Searching the material below, find each line that includes the word "none", and copy it.

__Data section__:
*-*-*

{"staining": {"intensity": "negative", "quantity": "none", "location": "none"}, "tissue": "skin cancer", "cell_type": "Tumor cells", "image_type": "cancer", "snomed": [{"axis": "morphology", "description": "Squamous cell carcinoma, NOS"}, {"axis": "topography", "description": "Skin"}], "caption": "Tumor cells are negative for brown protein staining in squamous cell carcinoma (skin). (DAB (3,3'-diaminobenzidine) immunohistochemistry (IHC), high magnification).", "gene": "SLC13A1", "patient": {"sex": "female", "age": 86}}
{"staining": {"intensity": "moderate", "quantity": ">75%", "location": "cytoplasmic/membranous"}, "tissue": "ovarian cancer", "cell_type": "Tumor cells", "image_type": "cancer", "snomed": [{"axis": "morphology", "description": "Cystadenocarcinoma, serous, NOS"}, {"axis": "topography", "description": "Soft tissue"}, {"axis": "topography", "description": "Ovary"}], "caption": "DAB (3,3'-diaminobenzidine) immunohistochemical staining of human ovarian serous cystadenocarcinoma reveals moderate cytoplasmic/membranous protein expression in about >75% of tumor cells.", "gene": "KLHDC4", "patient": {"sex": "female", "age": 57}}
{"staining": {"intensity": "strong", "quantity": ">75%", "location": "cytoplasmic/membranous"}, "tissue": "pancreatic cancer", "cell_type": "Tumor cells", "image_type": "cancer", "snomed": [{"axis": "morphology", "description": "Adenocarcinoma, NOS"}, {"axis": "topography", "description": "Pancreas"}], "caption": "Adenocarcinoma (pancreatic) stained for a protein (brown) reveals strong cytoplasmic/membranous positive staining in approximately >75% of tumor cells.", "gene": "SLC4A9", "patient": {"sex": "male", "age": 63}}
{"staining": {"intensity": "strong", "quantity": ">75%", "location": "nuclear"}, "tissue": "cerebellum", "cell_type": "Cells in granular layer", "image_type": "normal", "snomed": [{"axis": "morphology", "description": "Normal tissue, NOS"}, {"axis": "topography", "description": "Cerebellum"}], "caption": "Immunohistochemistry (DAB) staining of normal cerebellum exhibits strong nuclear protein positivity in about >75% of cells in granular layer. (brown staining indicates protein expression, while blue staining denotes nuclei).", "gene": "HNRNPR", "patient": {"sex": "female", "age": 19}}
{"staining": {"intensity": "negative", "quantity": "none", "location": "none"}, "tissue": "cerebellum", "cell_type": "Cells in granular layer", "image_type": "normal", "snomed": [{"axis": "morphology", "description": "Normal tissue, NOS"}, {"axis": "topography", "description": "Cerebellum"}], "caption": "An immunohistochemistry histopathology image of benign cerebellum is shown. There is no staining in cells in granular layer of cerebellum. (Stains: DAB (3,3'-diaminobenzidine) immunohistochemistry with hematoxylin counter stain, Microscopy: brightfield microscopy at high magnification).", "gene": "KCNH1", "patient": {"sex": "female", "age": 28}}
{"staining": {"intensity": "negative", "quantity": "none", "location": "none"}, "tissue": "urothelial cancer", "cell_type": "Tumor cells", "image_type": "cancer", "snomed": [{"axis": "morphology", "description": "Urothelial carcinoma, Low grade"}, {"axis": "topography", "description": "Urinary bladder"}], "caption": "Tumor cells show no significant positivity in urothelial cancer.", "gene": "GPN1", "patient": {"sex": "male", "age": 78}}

*-*-*

__Solution__:
{"staining": {"intensity": "negative", "quantity": "none", "location": "none"}, "tissue": "skin cancer", "cell_type": "Tumor cells", "image_type": "cancer", "snomed": [{"axis": "morphology", "description": "Squamous cell carcinoma, NOS"}, {"axis": "topography", "description": "Skin"}], "caption": "Tumor cells are negative for brown protein staining in squamous cell carcinoma (skin). (DAB (3,3'-diaminobenzidine) immunohistochemistry (IHC), high magnification).", "gene": "SLC13A1", "patient": {"sex": "female", "age": 86}}
{"staining": {"intensity": "negative", "quantity": "none", "location": "none"}, "tissue": "cerebellum", "cell_type": "Cells in granular layer", "image_type": "normal", "snomed": [{"axis": "morphology", "description": "Normal tissue, NOS"}, {"axis": "topography", "description": "Cerebellum"}], "caption": "An immunohistochemistry histopathology image of benign cerebellum is shown. There is no staining in cells in granular layer of cerebellum. (Stains: DAB (3,3'-diaminobenzidine) immunohistochemistry with hematoxylin counter stain, Microscopy: brightfield microscopy at high magnification).", "gene": "KCNH1", "patient": {"sex": "female", "age": 28}}
{"staining": {"intensity": "negative", "quantity": "none", "location": "none"}, "tissue": "urothelial cancer", "cell_type": "Tumor cells", "image_type": "cancer", "snomed": [{"axis": "morphology", "description": "Urothelial carcinoma, Low grade"}, {"axis": "topography", "description": "Urinary bladder"}], "caption": "Tumor cells show no significant positivity in urothelial cancer.", "gene": "GPN1", "patient": {"sex": "male", "age": 78}}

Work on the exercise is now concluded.